La datascience, un mélange de trois cultures

C’est évidemment cette expérience qui lui a donné l’envie de créer son propre business. Mais, il se donne le temps de réfléchir et entre en 2011 chez ISchool Entertainement, une société de jeu social. « C’était un bon moyen de prendre une petite cure de jouvence, plaisante le fondateur, et il faut savoir se mettre dans des endroits un peu différents ». En parallèle, il travaille sur le projet de créer une start-up…mais sans savoir laquelle. En 2012, il devient consultant technique chez le spécialiste français du marketing à la performance, Criteo. Il y rencontre des deux fondateurs techniques de la licorne française, Romain Niccoli et Franck Le Ouay. « Des gens très sains, dans l’entraide, d’une simplicité et d’une humilité pas évidente à conserver à cette échelle », soutient le startuper.

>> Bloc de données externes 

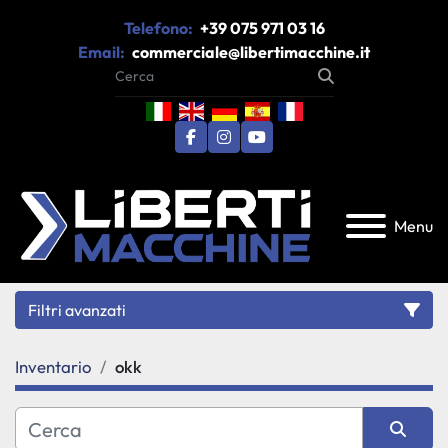
Telefono:
+39 075 971 03 16
Email:
commerciale@libertimacchine.it
facebook
instagram
youtube
Menu
Filtri avanzati
Inventario
okk
Categoria
Produttore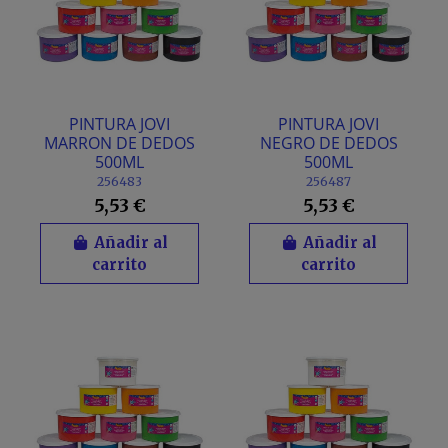
PINTURA JOVI
PINTURA JOVI
MARRON DE DEDOS
NEGRO DE DEDOS
500ML
500ML
256483
256487
5,53 €
5,53 €
Añadir al
Añadir al
carrito
carrito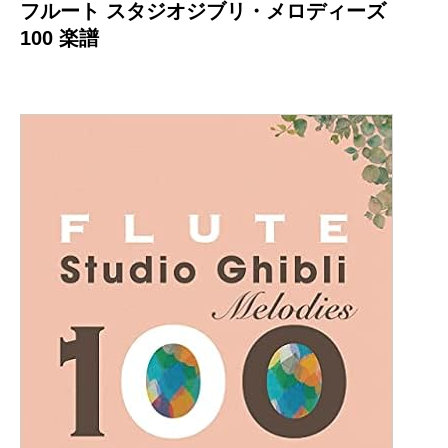
フルート スタジオジブリ・メロディーズ
100
楽譜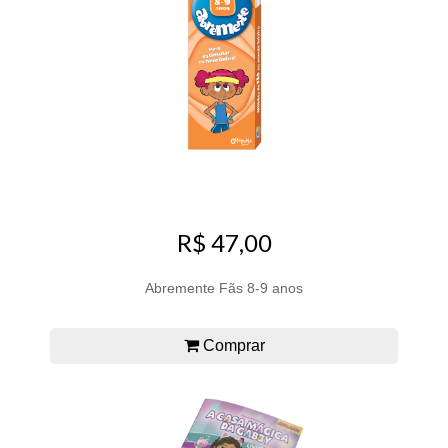
R$ 47,00
Abremente Fãs 8-9 anos
Comprar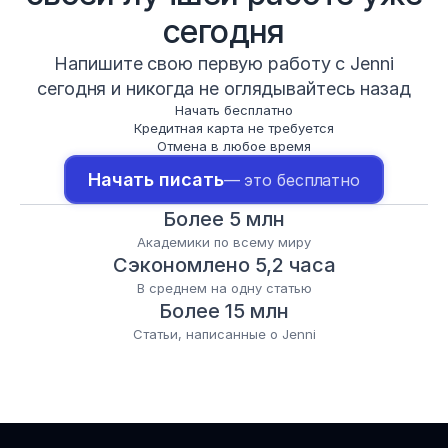
сегодня
Напишите свою первую работу с Jenni
сегодня и никогда не оглядывайтесь назад
Начать бесплатно
Кредитная карта не требуется
Отмена в любое время
Начать писать
— это бесплатно
Более 5 млн
Академики по всему миру
Сэкономлено 5,2 часа
В среднем на одну статью
Более 15 млн
Статьи, написанные о Jenni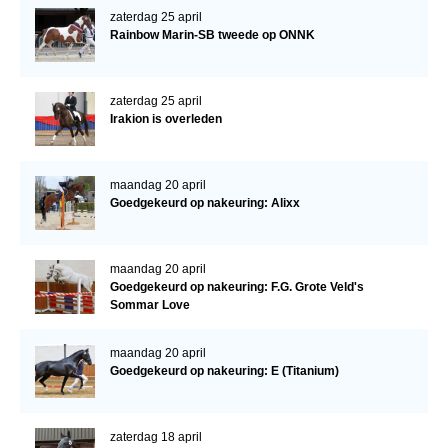
zaterdag 25 april
Rainbow Marin-SB tweede op ONNK
zaterdag 25 april
Irakion is overleden
maandag 20 april
Goedgekeurd op nakeuring: Alixx
maandag 20 april
Goedgekeurd op nakeuring: F.G. Grote Veld's
Sommar Love
maandag 20 april
Goedgekeurd op nakeuring: E (Titanium)
zaterdag 18 april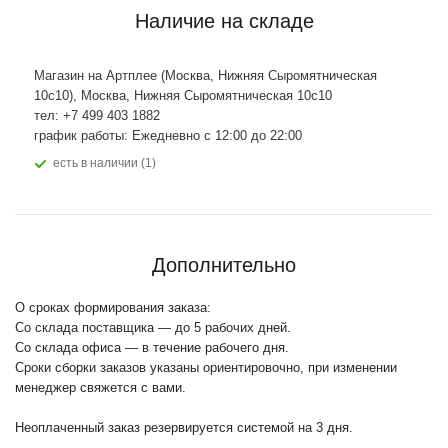
Наличие на складе
Магазин на Артплее (Москва, Нижняя Сыромятническая
10с10), Москва, Нижняя Сыромятническая 10с10
тел: +7 499 403 1882
график работы: Ежедневно с 12:00 до 22:00
Есть в наличии (1)
Дополнительно
О сроках формирования заказа:
Со склада поставщика — до 5 рабочих дней.
Со склада офиса — в течение рабочего дня.
Сроки сборки заказов указаны ориентировочно, при изменении
менеджер свяжется с вами.
Неоплаченный заказ резервируется системой на 3 дня.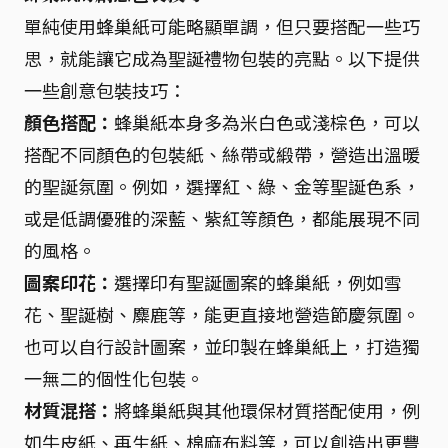
單純使用蜂巢紙可能略顯單調，但只要搭配一些巧
思，就能讓它成為聖誕禮物包裝的亮點。以下提供
一些創意包裝技巧：
顏色搭配：
蜂巢紙本身多為米白色或淺棕色，可以
搭配不同顏色的包裝紙、絲帶或緞帶，營造出溫暖
的聖誕氛圍。例如，選擇紅、綠、金等聖誕色系，
或是低調優雅的深藍、紫紅等顏色，都能展現不同
的風格。
圖案印花：
選擇印有聖誕圖案的蜂巢紙，例如雪
花、聖誕樹、麋鹿等，能更直接地營造節慶氛圍。
也可以自行設計圖案，並印製在蜂巢紙上，打造獨
一無二的個性化包裝。
材質混搭：
將蜂巢紙與其他環保材質搭配使用，例
如牛皮紙、再生紙、棉麻布料等，可以創造出更豐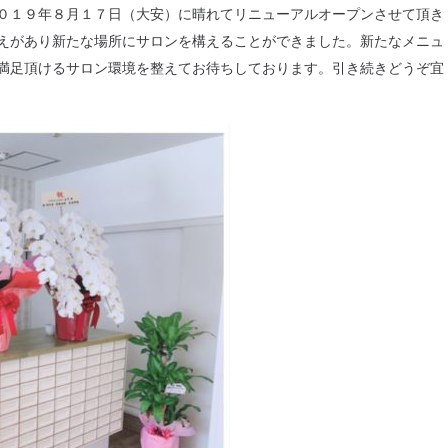
０１９年８月１７日（大安）に晴れてリニューアルオープンさせて頂き
えがあり新たな場所にサロンを構えることができました。新たなメニュ
満足頂けるサロン環境を整えてお待ちしております。引き続きどうぞ宜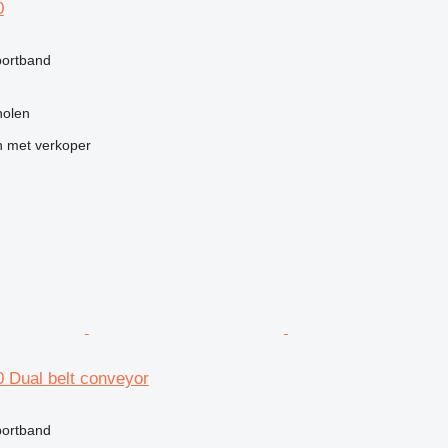
0
portband
h
holen
 met verkoper
 Dual belt conveyor
portband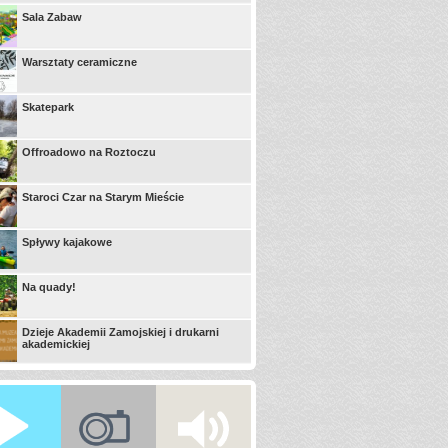
Sala Zabaw
Warsztaty ceramiczne
Skatepark
Offroadowo na Roztoczu
Staroci Czar na Starym Mieście
Spływy kajakowe
Na quady!
Dzieje Akademii Zamojskiej i drukarni
akademickiej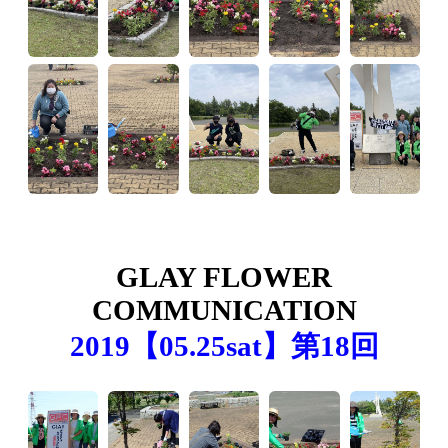
GLAY FLOWER
COMMUNICATION
2019【05.25sat】第18回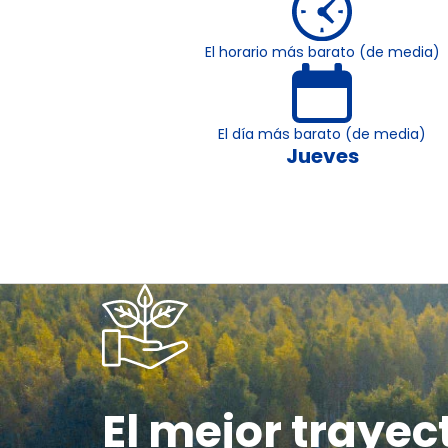
El horario más barato (de media)
El día más barato (de media)
Jueves
El mejor trayec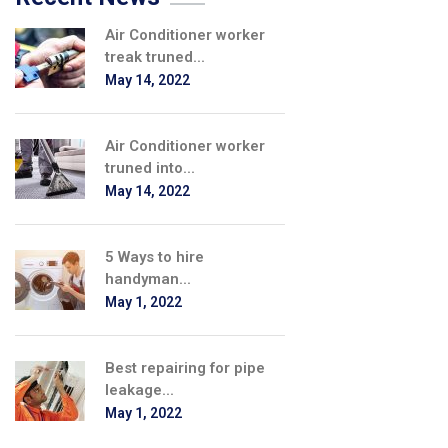
Air Conditioner worker
treak truned...
May 14, 2022
Air Conditioner worker
truned into...
May 14, 2022
5 Ways to hire
handyman...
May 1, 2022
Best repairing for pipe
leakage...
May 1, 2022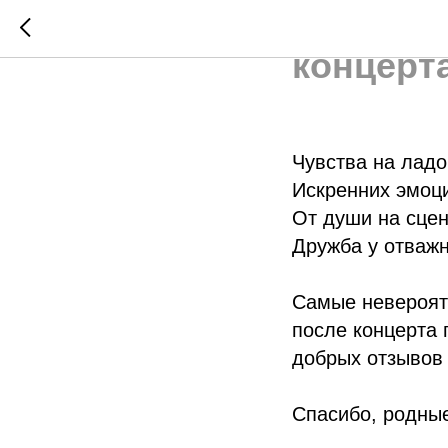
Самые и
концерт
Чувства на ладо
Искренних эмоц
От души на сцен
Дружба у отважн
Самые невероят
после концерта 
добрых отзывов 
Спасибо, родны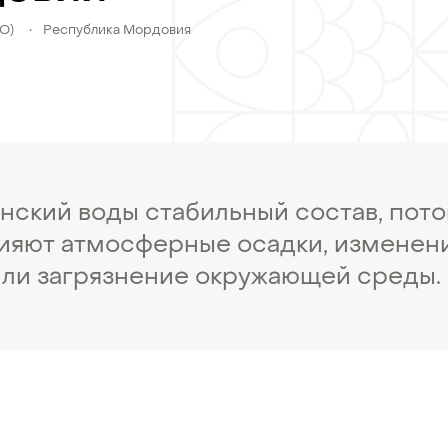
ФО)
•
Республика Мордовия
нский воды стабильный состав, пото
лияют атмосферные осадки, изменен
или загрязнение окружающей среды.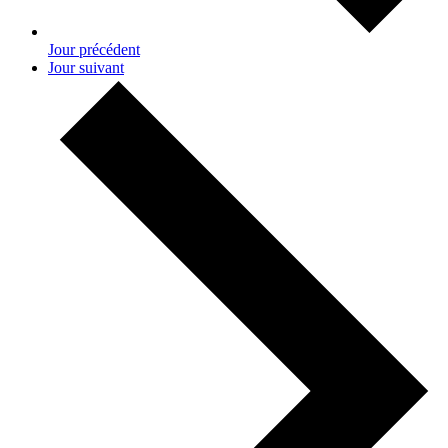
Jour précédent
Jour suivant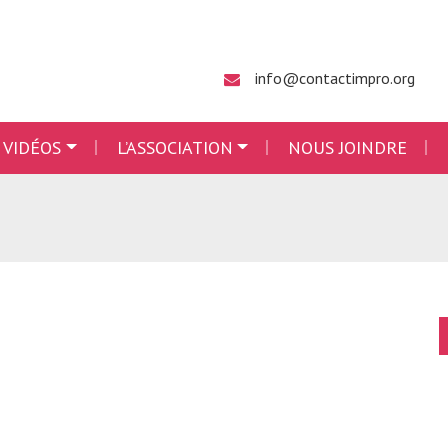
info@contactimpro.org
 VIDÉOS
L’ASSOCIATION
NOUS JOINDRE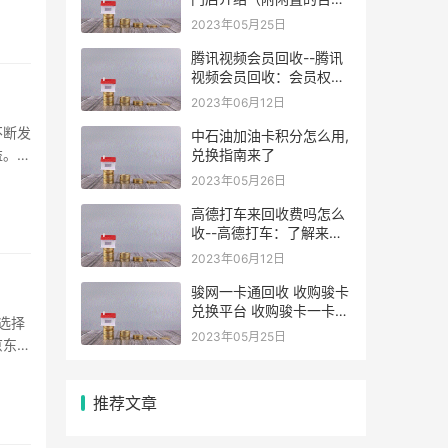
ok卡回收方法）
2023年05月25日
腾讯视频会员回收--腾讯
视频会员回收：会员权益
如何处理？
2023年06月12日
不断发
中石油加油卡积分怎么用,
益。京
兑换指南来了
青睐。
2023年05月26日
高德打车来回收费吗怎么
收--高德打车：了解来回
收费方式
2023年06月12日
骏网一卡通回收 收购骏卡
兑换平台 收购骏卡一卡通
选择
官方卡密兑换 交换提现平
2023年05月25日
京东购
台
谈如
出的
推荐文章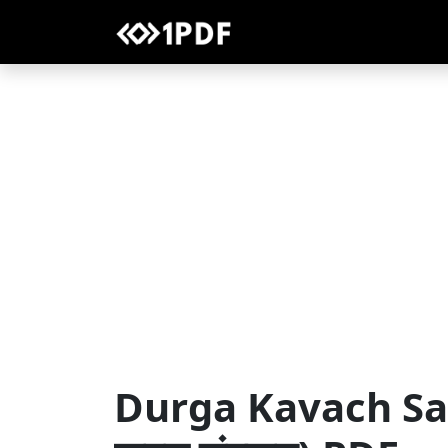
Durga Kavach Sansk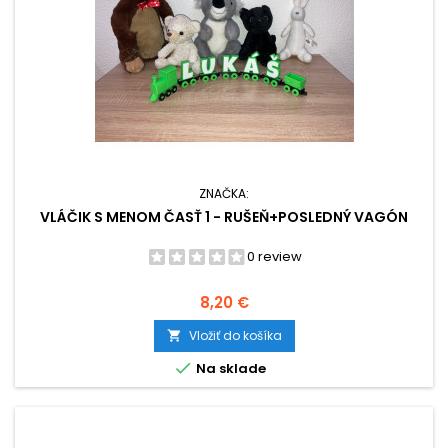
ZNAČKA:
VLÁČIK S MENOM ČASŤ 1 - RUŠEŇ+POSLEDNÝ VAGÓN
0 review
Cena
8,20 €
Vložiť do košíka


Na sklade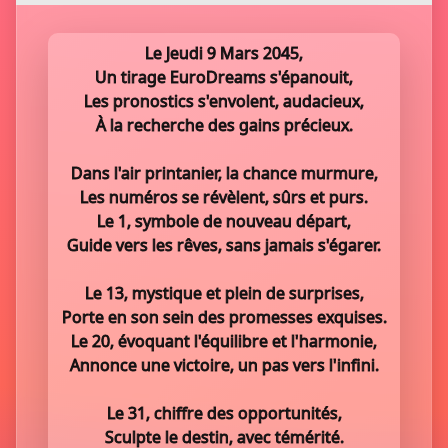
Le Jeudi 9 Mars 2045,
Un tirage EuroDreams s'épanouit,
Les pronostics s'envolent, audacieux,
À la recherche des gains précieux.
Dans l'air printanier, la chance murmure,
Les numéros se révèlent, sûrs et purs.
Le 1, symbole de nouveau départ,
Guide vers les rêves, sans jamais s'égarer.
Le 13, mystique et plein de surprises,
Porte en son sein des promesses exquises.
Le 20, évoquant l'équilibre et l'harmonie,
Annonce une victoire, un pas vers l'infini.
Le 31, chiffre des opportunités,
Sculpte le destin, avec témérité.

Au fil des mois, il s’entoure de quatre ingénieurs puis crée Dataiku : Clément Sténac, ancien collègue d’Exalead, Thomas Cabrol, rencontré chez ISchool et Marc Batty par le biais de connaissances communes. Pas besoin de commercial et de designer. « L’important c’est d’avoir la culture business et l’empathie par rapport au business dans lequel on se positionne. Si l’équipe fondatrice n’a pas la culture des gens qui vont acheter, ça ne marchera pas », assure Florian Douetteau. Contrairement à ce qu’on pourrait croire, le DSS ne s’adresse pas qu’aux datascientist, ces spécialistes de l’analyse de données, mais bien à tous ceux qui veulent rentrer dans une démarche datascience, c’est-à-dire une démarche statistique appliquée à une problématique métier. «  Il y a 10 ans, il y avait un grand gap culturel entre les personnes qui étaient de culture « statistique », ceux de culture « développement », et ceux de culture métier. La datascience c’est faire rencontrer ces trois cultures », explique simplement le CEO. En 2015, Le DSS s’est d’ailleurs développé sur un axe collaboratif pour permettre à une équipe entière de travailler sur un projet data. « L’année dernière, on a observé beaucoup d’ambitions pour le big data mais maintenant il faut travailler ensemble pour sortir les projets. Sinon ce sera un hype qui n’aura pas changé grande chose dans les entreprises », insiste le fondateur.

Un produit pour les Etats-Unis

Les sociétés de toutes tailles commencent à passer à l’action. Dataiku compte à la fois des grands noms dans son portefeuille comme Blablacar, Pages Jaunes, L’Oréal…mais aussi des plus petits comme la plateforme de réservation de billets, Captain Train. « Les gens qui font du big data sont ceux qui gèrent, directement ou non, plus d’un million de quelque chose : un million de clients, un million de devices… », précise-t-il. En 2015, Dataiku a enregistré pour 3,5 millions d’euros de prises de commandes ! Et en 2016, elle accueillera ses premiers clients américains puisqu’elle a ouvert en avril dernier un bureau à New York, avec sept commerciaux. Florian Douetteau y passe la moitié de son temps. « Il faut être là-bas pour faire le pont entre les équipes. C’est très important de construire une société de façon à ce qu’elle soit internationale et pas une hydre à trois ou quatre têtes », affirme Florian. Bien que le marché américain vient juste de s’ouvrir à la start-up, l’équipe y pensait déjà à sa création. « C’est un peu orgueilleux de dire ça mais au fond on a pensé notre produit pour le continent américain, avance le fondateur, il est assez adapté à des entreprises qui ont une ambition assez forte de leur données et qui recrutent des équipes d’analystes, des situations qu’on trouve plus fréquemment aux Etats-Unis. » De l’orgueil ? Plutôt une juste ambition : en 2016, la start-up a pour objectif d’augmenter sa visibilité et doubler de taille.